Like many other countries, Brazil has taken steps to preserve the job opportunities of its citizens, by means of the principle of proportionality, under which all commercial, industrial and other enterprises with more than three employees are obliged to employ Brazilians in the proportion of at least 2/3 (two thirds) of their total personnel. The same rule applies to the total remuneration. This proportion may only be reduced by government decree.

Finally, specific rules apply to foreign technicians resident abroad hired on a temporary basis to render specialized services. In addition to any benefits contractually agreed upon, such foreign technicians are restricted to a minimum salary, weekly rest, annual vacation, standard working hours, and social security.

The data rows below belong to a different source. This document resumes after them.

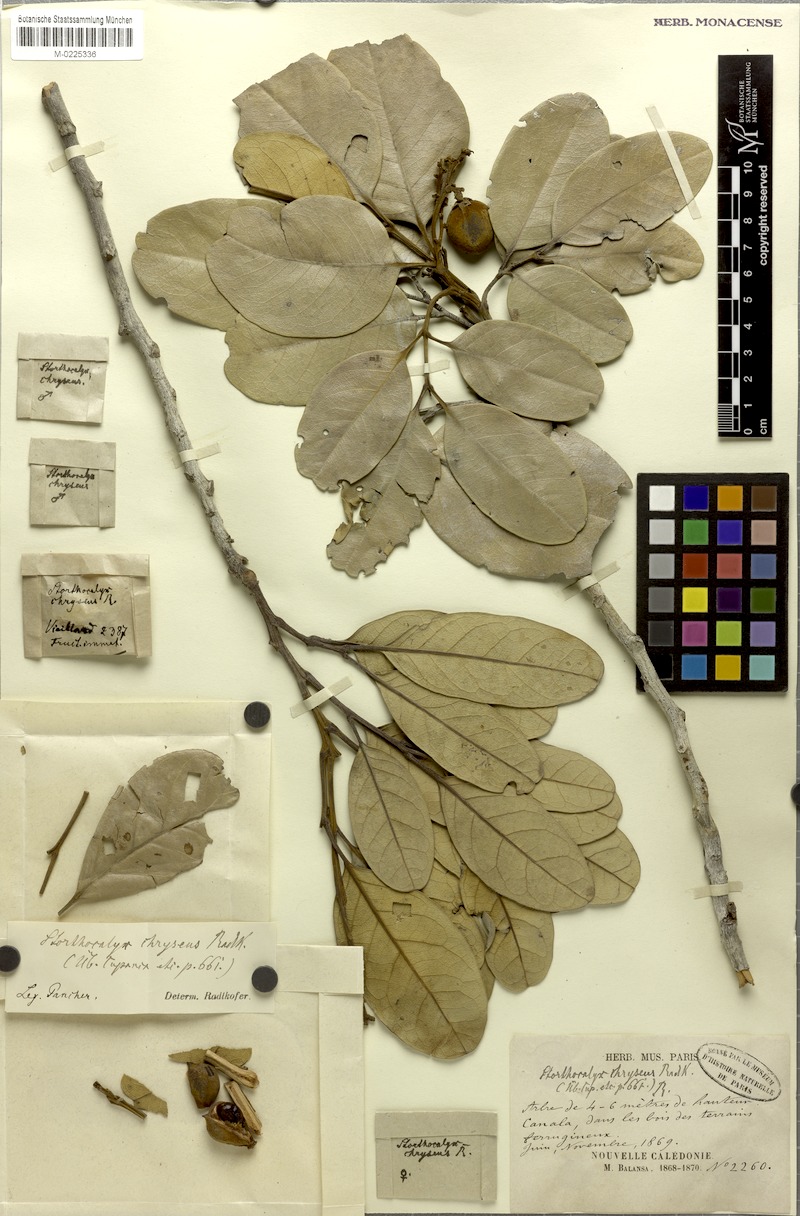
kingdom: Plantae
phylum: Tracheophyta
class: Magnoliopsida
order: Sapindales
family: Sapindaceae
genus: Storthocalyx
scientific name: Storthocalyx chryseus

Since the enactment of the 1988 Constitution, an employee has two years after termination of his/her employment relationship to sue his/her former employer for credits related to the terminated contract. Any such claims, however, can only refer to the last five years of the underlying employment relationship, whereas the preceding years will be time-barred.


Pursuant to Brazilian labor laws, a company's succession applies in the event of A merger, transformation or amalgamation, or upon the sale of one of its establishments. The succession criterion will also apply to a change in a company's name.

The employees' working conditions are fully protected and must remain unchanged for succession purposes. The Consolidation of Labor Laws expressly provide that any change in a company's name or legal nature does not affect the existing employment relationship.

The purchaser assumes all of the seller's obligations, for the company itself is held directly liable for any such obligations. The purchaser's right of recourse against the seller may be set forth in a private instrument entered into between them, but this will not, in any way, affect the purchaser's liability for past or future claims.


Also pursuant to Brazilian law, companies within the same economic group are jointly liable for each of their labor obligations as regards their employees. In these cases, an employee's labor credit may be paid by another company in the same group, even if this employee has never worked for the payer

The content of this article is intended to provide a general guide to the subject matter. A specialist's advice should be sought in order to provide professional advice on a case to case basis which will meet specific circumstances.